Xiao
Meng,
Master’s
candidate
David
R.
Cheriton
School
of
Computer
Science
In many modern data management scenarios, we encounter tasks, operations or phases that are data-intensive, where the sheer volume of data proves to be overwhelming to handle and becomes a performance bottleneck.
For data-intensive tasks, the bottleneck is data loading, where the cost of loading data into memory is more significant than the cost of actual computation. For data-intensive shuffling, the bottleneck is data transfer, where intermediate data are scattered and shuffled for further processing.
This thesis addresses two data-intensive scheduling problems: (1) multi-processor scheduling for data-intensive tasks to reduce redundant data loading; (2) reducer scheduling for data-intensive shuffling to reduce redundant data communication.
For data-intensive tasks, we focus on workloads with precedence constraints of data dependencies, which are common in various applications such as data analytics and ETL processing. These workloads are often known in advance, are presented as directed acyclic graphs (DAG), and are data-intensive and sensitive to cache misses. We solve the problem of scheduling DAGs of data-intensive tasks on multiple processors or machines, in order to minimize execution time.
To do so, we propose scheduling algorithms that take cache misses into account. Simulations and an experimental evaluation using a Spark cluster demonstrate the advantages of our solutions in terms of workload completion time.
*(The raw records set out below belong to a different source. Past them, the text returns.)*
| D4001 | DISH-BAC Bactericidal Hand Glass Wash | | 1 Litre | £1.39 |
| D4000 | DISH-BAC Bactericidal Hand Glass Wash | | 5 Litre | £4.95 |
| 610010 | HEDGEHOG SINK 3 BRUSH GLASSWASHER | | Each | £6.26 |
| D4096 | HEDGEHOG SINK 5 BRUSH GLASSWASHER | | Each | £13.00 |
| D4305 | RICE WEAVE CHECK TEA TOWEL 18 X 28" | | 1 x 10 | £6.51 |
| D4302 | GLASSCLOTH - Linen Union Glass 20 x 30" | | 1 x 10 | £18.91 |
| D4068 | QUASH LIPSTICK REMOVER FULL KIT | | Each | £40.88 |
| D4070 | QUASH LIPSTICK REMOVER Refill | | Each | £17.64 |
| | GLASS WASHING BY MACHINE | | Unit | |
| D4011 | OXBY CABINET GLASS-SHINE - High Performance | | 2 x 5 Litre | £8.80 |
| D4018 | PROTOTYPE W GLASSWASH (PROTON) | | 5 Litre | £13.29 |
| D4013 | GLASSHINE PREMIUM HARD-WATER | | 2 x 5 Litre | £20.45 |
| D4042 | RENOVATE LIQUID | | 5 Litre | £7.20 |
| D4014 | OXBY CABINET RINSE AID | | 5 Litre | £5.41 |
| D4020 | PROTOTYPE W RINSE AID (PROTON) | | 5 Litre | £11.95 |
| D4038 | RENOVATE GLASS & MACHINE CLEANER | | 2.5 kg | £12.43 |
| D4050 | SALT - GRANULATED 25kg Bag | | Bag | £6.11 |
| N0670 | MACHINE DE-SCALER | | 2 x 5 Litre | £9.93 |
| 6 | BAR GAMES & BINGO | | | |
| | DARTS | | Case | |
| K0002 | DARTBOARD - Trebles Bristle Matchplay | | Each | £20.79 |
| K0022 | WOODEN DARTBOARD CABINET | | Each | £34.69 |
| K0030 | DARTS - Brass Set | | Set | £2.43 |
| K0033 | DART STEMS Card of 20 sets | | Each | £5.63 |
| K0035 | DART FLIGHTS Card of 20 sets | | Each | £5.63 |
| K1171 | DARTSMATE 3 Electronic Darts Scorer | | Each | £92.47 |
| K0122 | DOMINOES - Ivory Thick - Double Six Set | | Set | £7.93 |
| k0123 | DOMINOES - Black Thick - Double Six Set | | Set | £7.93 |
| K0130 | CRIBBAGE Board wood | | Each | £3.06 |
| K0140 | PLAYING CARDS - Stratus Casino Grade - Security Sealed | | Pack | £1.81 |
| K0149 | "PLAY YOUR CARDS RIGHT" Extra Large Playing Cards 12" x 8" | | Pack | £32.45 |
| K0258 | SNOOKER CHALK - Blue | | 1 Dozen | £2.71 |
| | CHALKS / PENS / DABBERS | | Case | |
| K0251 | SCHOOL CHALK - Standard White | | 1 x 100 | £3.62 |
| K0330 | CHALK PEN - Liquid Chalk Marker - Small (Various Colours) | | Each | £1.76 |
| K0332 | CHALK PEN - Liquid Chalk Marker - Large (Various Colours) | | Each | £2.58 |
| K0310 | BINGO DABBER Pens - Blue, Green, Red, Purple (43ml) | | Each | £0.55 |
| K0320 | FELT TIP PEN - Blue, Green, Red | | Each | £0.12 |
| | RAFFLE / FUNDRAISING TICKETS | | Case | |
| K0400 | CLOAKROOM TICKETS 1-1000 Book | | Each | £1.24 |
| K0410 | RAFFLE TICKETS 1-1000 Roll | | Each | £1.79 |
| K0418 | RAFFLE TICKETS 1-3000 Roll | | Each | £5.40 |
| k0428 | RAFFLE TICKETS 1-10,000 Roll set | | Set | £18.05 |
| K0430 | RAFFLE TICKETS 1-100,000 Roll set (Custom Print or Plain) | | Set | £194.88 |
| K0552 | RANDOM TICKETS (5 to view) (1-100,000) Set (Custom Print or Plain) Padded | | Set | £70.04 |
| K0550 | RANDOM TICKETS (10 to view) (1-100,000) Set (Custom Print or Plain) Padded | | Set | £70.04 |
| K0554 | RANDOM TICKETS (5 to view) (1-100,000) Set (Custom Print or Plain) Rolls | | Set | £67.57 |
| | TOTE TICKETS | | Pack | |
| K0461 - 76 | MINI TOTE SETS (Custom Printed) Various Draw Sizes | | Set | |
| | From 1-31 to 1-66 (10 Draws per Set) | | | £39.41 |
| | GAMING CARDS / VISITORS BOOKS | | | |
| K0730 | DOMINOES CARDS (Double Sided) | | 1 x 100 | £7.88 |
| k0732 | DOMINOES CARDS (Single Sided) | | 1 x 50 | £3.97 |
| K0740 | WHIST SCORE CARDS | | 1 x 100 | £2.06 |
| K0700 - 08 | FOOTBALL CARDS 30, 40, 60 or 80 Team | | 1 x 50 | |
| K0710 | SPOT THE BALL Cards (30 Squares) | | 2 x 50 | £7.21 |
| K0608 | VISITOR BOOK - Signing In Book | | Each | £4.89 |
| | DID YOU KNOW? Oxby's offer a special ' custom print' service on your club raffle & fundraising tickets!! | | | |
For data-intensive shuffling, we focus on MapReduce-style processing. It incurs communication overhead in the Shuffle stage, which sends intermediate results from mappers to reducers. We solve this problem: given a collection of mapper outputs (intermediate key-value pairs) and a partitioning of this collection among the reducers, which node should each reducer run on to minimize data transfer? We reduce two natural formulations of this problem to optimization problems for which polynomial solutions exist. We show that our techniques can cut communication costs by 50 percent or more compared to Hadoop’s default reducer placement, which leads to lower network utilization and faster MapReduce job runtimes.